Structured pose outputs »
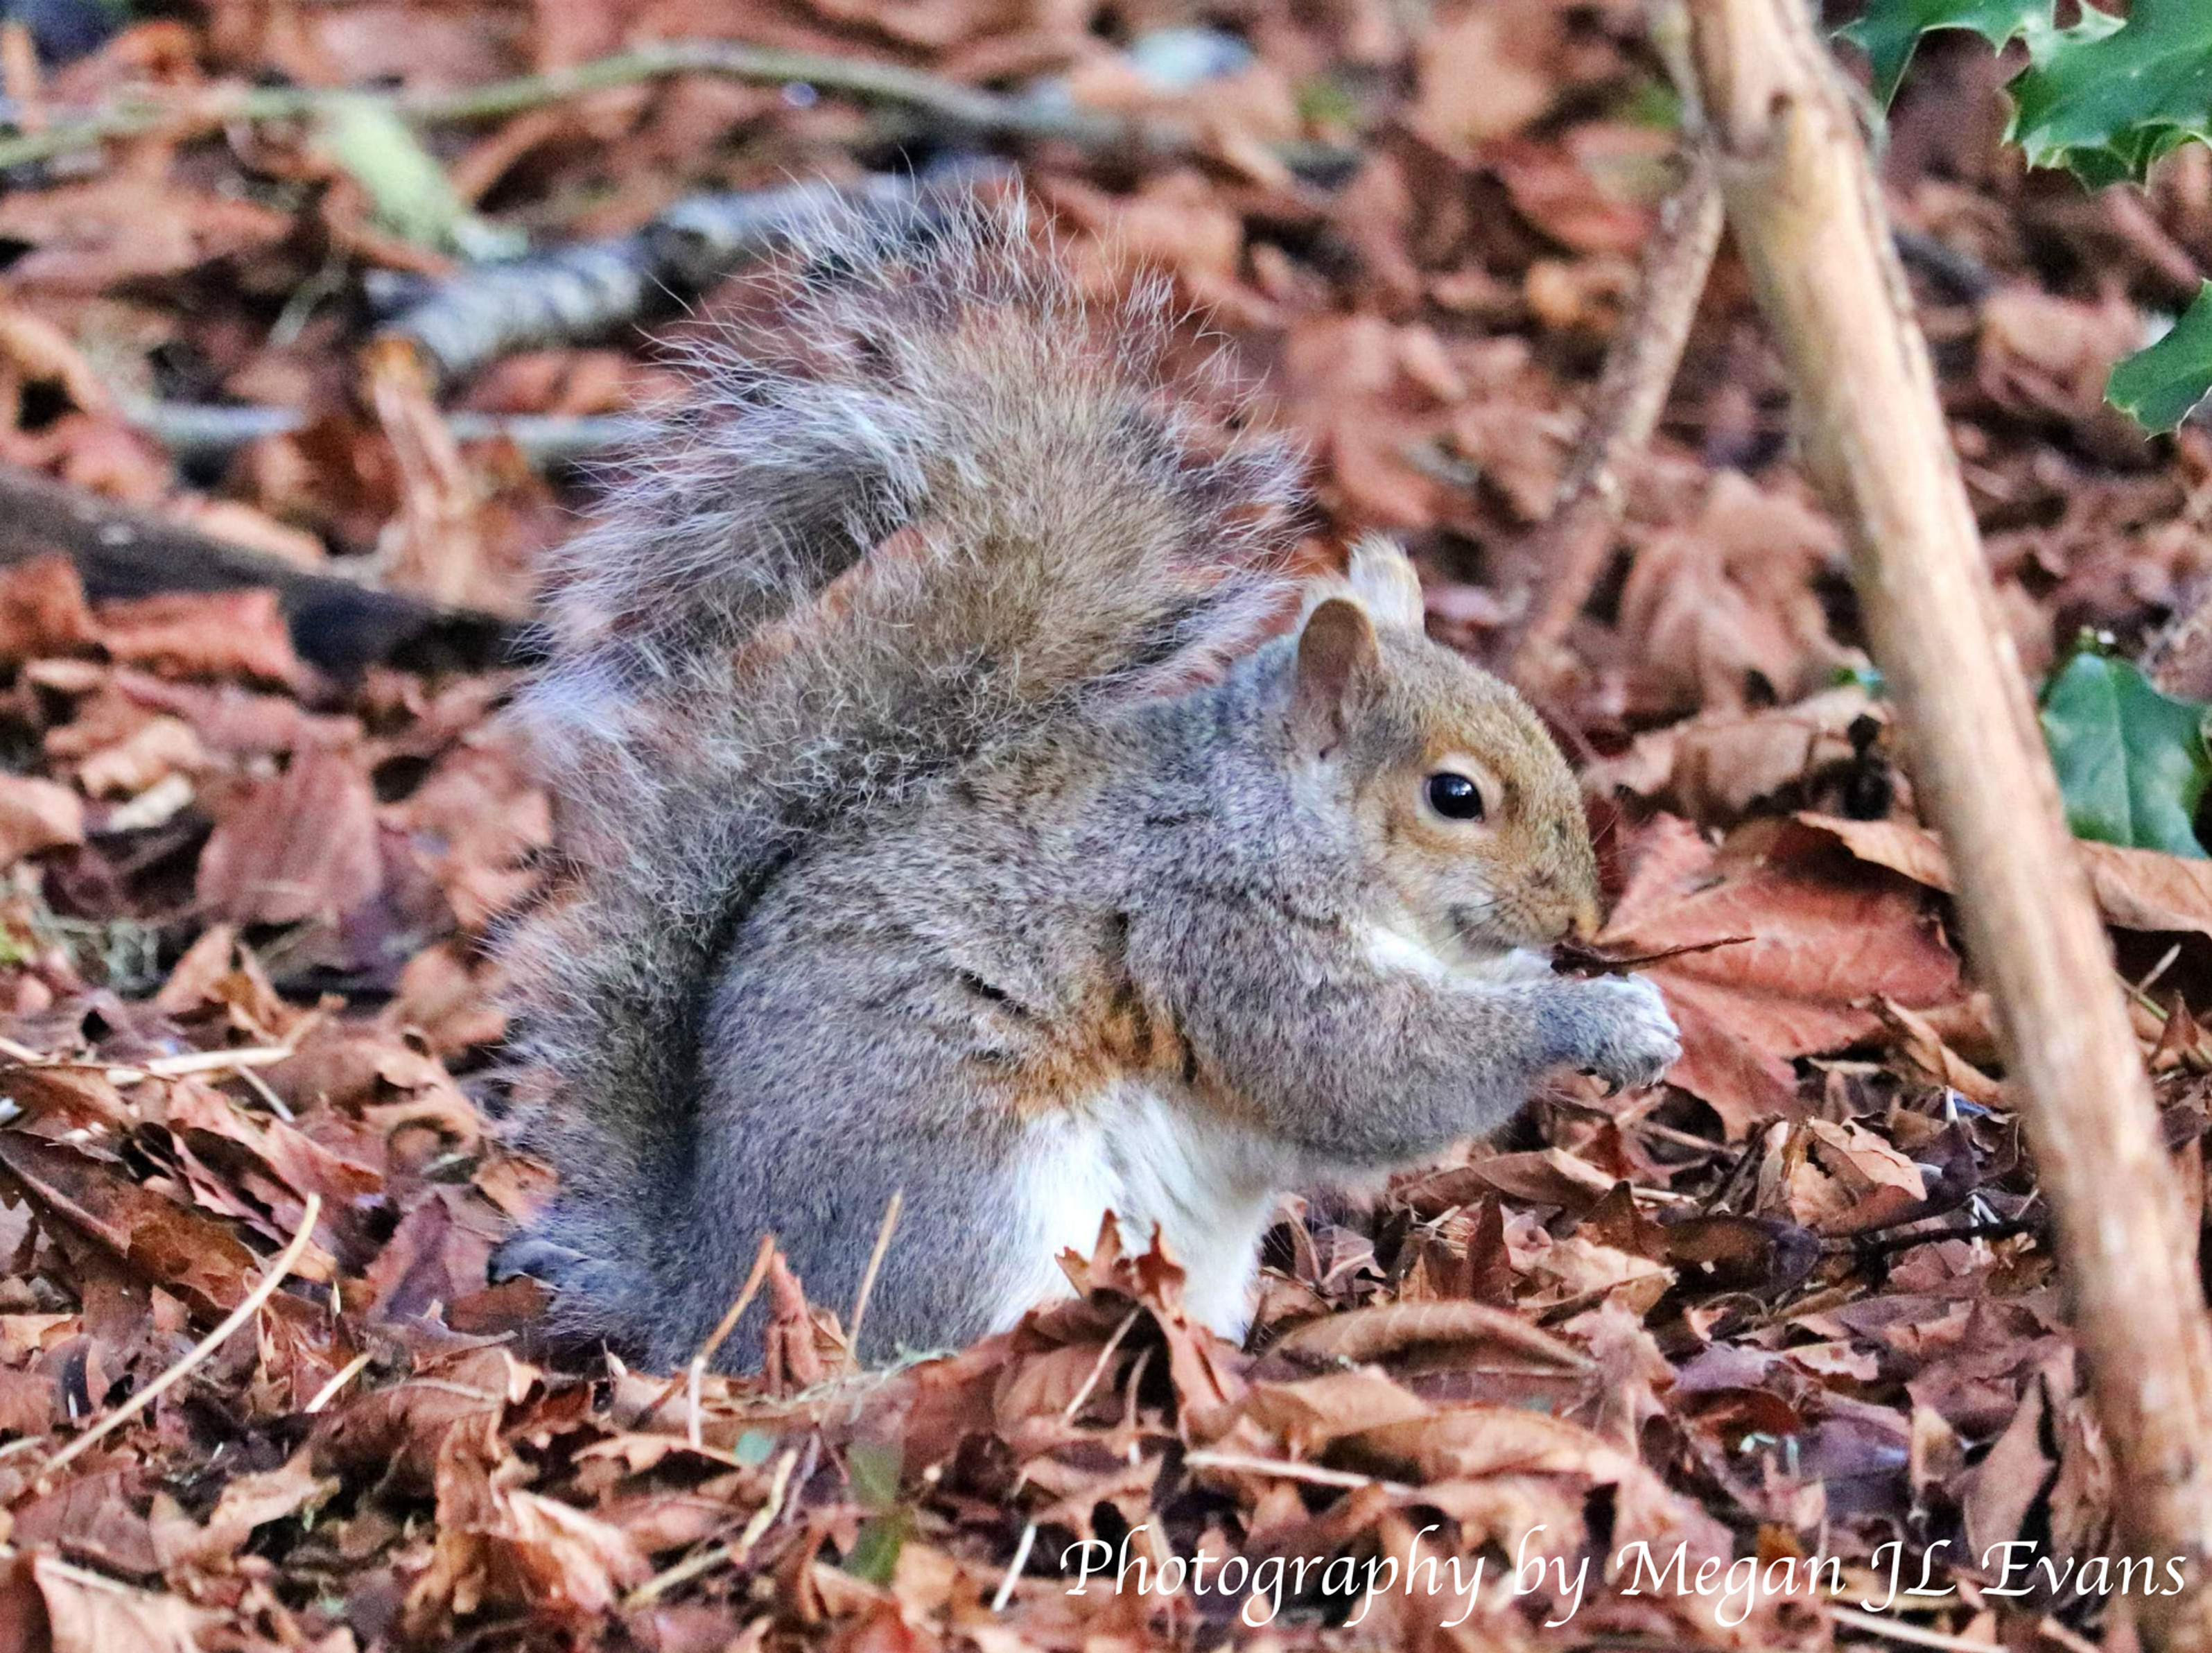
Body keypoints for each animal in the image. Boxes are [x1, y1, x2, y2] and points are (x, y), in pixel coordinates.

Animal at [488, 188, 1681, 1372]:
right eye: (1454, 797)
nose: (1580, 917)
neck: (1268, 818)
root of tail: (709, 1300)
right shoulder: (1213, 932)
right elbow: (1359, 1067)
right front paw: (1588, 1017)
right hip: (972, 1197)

Instructions to follow »
Do not include images; quote all of the entries above exactly.

Exercise answer »
Body keypoints for each animal in the image. Boxes are [x1, y1, x2, y2] and points are (x, y), in pixel coordinates.

Animal at [488, 188, 1681, 1372]:
right eye: (1454, 797)
nose: (1580, 917)
neck: (1268, 818)
root of tail: (709, 1300)
right shoulder: (1213, 932)
right elbow: (1359, 1067)
right front paw: (1588, 1017)
right hip: (972, 1197)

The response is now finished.